Researchers from the Laboratoire d’Analyse et d’Architecture des Systèmes (LAAS-CNRS) and the Institut de Pharmacologie et de Biologie Structurale (IPBS – CNRS/Université de Toulouse III) have measured forces generated by human macrophages migrating in confining microchannels containing deformable micropillar sensors. The results published in Nano Letters reveal an original migration process.


Macrophages are immune cells that migrate in all body tissues. They reach infectious and inflammatory sites to clear out microorganisms and repair injured tissues. Cell migration takes place in complex environments composed of cells and extracellular matrix components scattered with obstacles. Cells squeeze through the matrix and generate pulling or pushing forces on obstacles to move forward. The mechanics of cell migration in 3D environments is poorly understood and their study in vivo is not yet possible.

The researchers from LAAS and from IPBS have collaborated since several years on macrophage migration, which represents a potential therapeutic target in diseases characterized by tissue infiltration of macrophages that contributes to disease progression.

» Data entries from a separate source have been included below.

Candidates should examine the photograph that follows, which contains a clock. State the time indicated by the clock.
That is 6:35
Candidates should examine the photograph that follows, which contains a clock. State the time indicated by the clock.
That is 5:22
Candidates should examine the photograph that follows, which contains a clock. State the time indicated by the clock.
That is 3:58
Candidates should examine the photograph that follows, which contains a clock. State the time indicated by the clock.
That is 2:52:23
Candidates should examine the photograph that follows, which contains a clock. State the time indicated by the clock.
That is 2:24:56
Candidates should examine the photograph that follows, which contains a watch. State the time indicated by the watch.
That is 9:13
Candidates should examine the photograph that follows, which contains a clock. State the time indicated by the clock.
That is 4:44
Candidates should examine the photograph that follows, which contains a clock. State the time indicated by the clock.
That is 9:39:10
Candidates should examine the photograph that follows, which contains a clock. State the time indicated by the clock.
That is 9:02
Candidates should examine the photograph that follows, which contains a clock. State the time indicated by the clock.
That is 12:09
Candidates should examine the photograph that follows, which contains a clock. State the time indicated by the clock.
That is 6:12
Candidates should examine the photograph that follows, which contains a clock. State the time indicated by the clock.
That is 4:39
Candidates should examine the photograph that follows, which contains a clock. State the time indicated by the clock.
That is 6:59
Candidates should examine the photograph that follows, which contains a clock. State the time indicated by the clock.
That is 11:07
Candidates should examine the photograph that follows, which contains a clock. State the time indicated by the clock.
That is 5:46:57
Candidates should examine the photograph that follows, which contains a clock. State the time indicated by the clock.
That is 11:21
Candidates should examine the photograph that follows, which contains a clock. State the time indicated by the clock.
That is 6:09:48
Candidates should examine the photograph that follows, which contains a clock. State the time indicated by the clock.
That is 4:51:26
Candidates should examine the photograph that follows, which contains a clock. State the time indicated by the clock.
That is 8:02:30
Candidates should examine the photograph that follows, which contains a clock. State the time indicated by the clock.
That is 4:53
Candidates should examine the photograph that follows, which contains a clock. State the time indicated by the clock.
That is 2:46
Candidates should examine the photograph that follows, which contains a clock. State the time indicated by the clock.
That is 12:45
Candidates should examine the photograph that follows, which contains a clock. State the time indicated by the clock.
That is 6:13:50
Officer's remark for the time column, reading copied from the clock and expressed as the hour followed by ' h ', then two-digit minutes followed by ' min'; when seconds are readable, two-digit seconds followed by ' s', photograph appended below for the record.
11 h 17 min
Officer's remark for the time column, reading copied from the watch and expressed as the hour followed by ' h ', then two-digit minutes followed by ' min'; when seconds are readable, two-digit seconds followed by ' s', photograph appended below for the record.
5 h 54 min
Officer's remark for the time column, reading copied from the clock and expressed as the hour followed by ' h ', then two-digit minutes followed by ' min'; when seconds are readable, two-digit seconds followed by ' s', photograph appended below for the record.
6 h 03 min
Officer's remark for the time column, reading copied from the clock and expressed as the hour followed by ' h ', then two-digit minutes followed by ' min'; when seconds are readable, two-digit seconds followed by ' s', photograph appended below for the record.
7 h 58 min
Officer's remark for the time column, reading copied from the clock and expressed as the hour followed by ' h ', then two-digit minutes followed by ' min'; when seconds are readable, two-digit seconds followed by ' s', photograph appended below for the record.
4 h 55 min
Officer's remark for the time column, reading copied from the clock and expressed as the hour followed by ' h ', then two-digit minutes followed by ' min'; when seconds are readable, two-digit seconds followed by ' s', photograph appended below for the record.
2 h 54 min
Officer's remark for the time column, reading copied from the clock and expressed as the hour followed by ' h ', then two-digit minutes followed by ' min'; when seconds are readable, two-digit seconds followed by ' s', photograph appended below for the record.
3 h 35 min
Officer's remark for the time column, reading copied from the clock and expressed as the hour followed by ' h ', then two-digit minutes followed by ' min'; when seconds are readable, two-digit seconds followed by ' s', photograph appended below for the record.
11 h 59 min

To decipher how human macrophages apply forces in real time to the environment when they infiltrate narrow areas, the researchers designed devices that combine microchannels of controlled dimensions with integrated deformable micropillars. These devices were made in the clean room facility of LAAS-CNRS belonging to the Renatech network. 
Macrophage migration in microchannels was monitored by video microscopy and image analysis was developed to measure the deflection and orientation of micropillars, leading to a precision of 60 pico-Newton. By modelling the mechanics of micropillar deflection, the force generated by macrophages was estimated as about 300 pico-Newton.
In microchannels of 6 microns width, the cell nucleus is deformed and cell forces are redirected from inward to outward. It indicates that cells push rather than pull on the environment in narrow channels.
Thanks to this approach, the molecular mechanisms involved in force generation in migrating cells will be investigated, with the objective of identifying targets to control tissue infiltration of macrophages.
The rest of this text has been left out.